冻僵的霓裳,全身都湿透了,她躲在角落里用双手摩挲细瘦的臂膀,试图取暖。

照坚法师则从容不迫地先安抚马匹,然后到外头捡木材,拿进来生火,让室内变得温暖,再不疾不徐地拿出干粮放在包袱上。

以照坚法师超然的身份,他可以要求皇上赐予他马车队及大批随从,但他厌恶虚浮的荣华富贵,想挣脱任何形式的羁绊约束,所以他婉拒了皇上的美意,选择刻苦的方式前往。

霓裳果然料的没错,照坚法师只收拾了简单的行李,就和她乘著马车,一路往北行走。

「过来取暖吧!」法师轻唤著。「你一定冻坏了!」说著立刻盘坐在远远一角,背对著她。

他看不见她,所以不知道霓裳眼底流露的爱慕。

踩著地上的稻草,霓裳来到了火炉边,捱不住饥寒交迫,先脱掉身上所有的衣裳,烤干湿濂濂的身子,再取出了大披肩,环绕在自己纤弱的身子上。接著拿起放在包袱上的干粮,啃吃了起来。

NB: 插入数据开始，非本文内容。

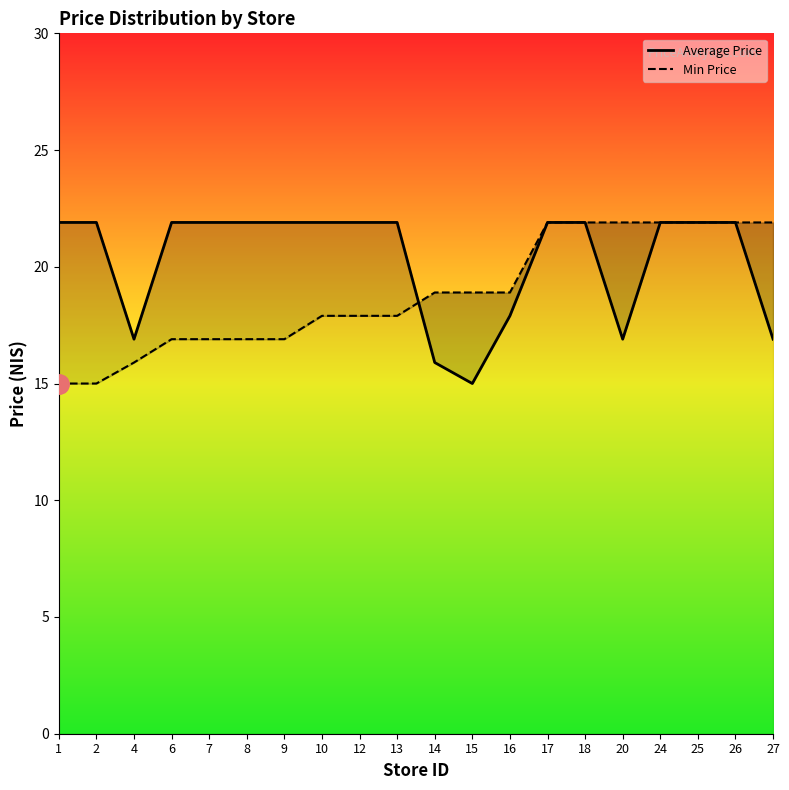

Where does the Average Price series first go above 21?

1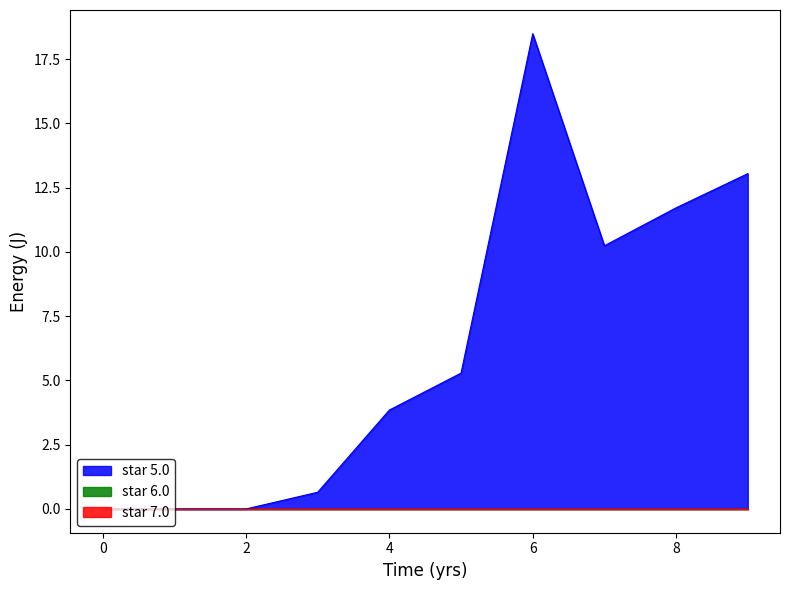

Count the number of categories in the chart.

10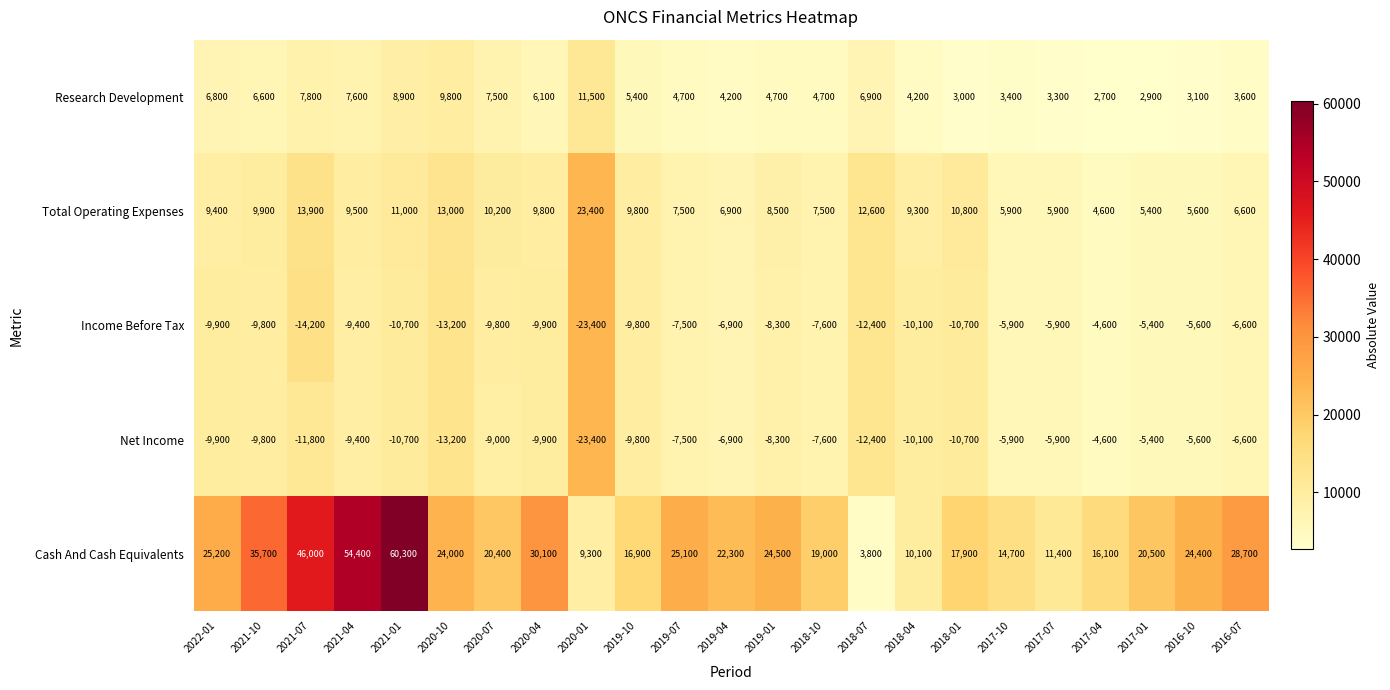

At how many categories does at least one series exceed 31942?

4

而照坚法师则神色自若地打坐,对外界的一切声响置若罔闻。手中拿著一串佛珠,口里喃喃念著佛号。

朦胧闪烁的火光,将他映照得分外耀眼,也让她的心柔柔地被牵动了。

雪花飞,飞满天,一点相思几时绝。

好恨!她永远无法跟一个无形的佛祖争夺这个男人啊……

「法师……」她终究忍不住,冲动地问:「法师为什么要出家呢?」

看著照坚法师沉默的背影,她开始后悔自己可能打扰了法师。